Delisting looms for Euro-Asia after rescue deadline passes

PUBLISHED : Tuesday, 04 May, 2004, 12:00am
UPDATED : Tuesday, 04 May, 2004, 12:00am

Provisional liquidators come up empty-handed in search for those willing to undertake restructuring

Euro-Asia Agricultural (Holdings), once the poster child for private enterprise in China, could be delisted from Hong Kong's main board after its provisional liquidators failed to produce a new restructuring proposal by Saturday's deadline.

A delisting would represent the start of the final chapter for the horticultural firm following its precipitous fall from grace amid allegations of massive fraud. Euro-Asia has been suspended from trading since September 30, 2002, shortly before its controlling shareholder, flamboyant mainland tycoon Yang Bin, was detained on the mainland for financial crimes that eventually resulted in an 18-year prison sentence.

The exchange said in October that it intended to cancel Euro-Asia's listing unless 'a valid resumption proposal' was submitted by the end of a final six-month reprieve, which expired on Saturday.

It is understood no new restructuring proposal was submitted by Euro-Asia's High Court-appointed provisional liquidators - Derek K.Y. Lai and Darach Haughey of Deloitte Touche Tohmatsu - by the deadline.

A potential white knight withdrew an offer to buy control of the company after the stock exchange rejected the plan in March and said a resumption proposal would have to satisfactorily address allegations of fraud during Euro-Asia's July 2001 initial public offering. Euro-Asia was accused by the mainland securities regulator of inflating its revenue 20 times over four years to gain its listing.

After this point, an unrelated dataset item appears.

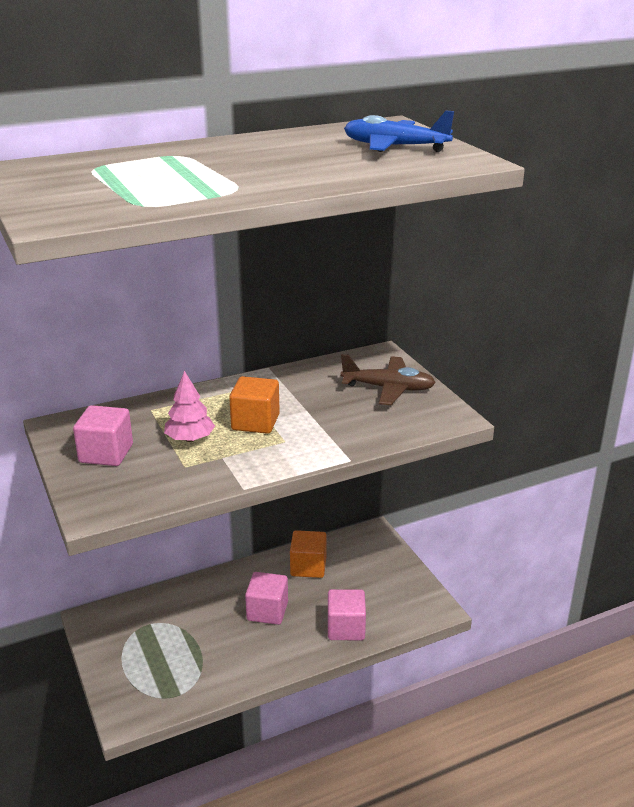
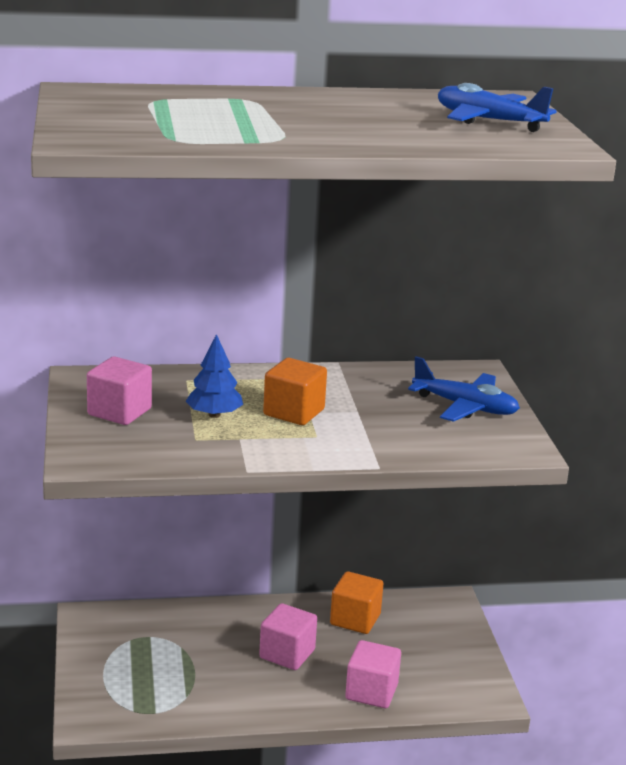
camera: 15 degrees right, 5 degrees down
(190, 439) = (214, 415): pink tree -> blue tree
(388, 388) = (465, 407): brown plane -> blue plane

The company also allegedly exaggerated the size of its greenhouse production facilities and used farmland illegally.

Following the withdrawal of the earlier plan, the provisional liquidators talked to two other potential investors who had previously expressed interest and remained tempted by Euro-Asia's listing status. However, the potential investors were deterred by the same stock exchange requirement, sources said yesterday.

Deloitte declined to comment yesterday. Officials at Chiyu Banking Corp, the BOC Hong Kong subsidiary which requested the appointment of provisional liquidators in the hope of recovering a $30 million loan from Euro-Asia, did not return phone calls.

A stock exchange spokesman dismissed criticism that unreasonable trading resumption requirements had been imposed on Euro-Asia. 'As a regulator, we have to ensure full compliance with our listing rules,' he said.

Euro-Asia's listing status is its only valuable asset in Hong Kong while most of its property, and even its financial records, are on the mainland, where Hong Kong-appointed liquidators find it hard to recover assets.

The provisional liquidators could request that Euro-Asia be wound up immediately at next Monday's High Court hearing.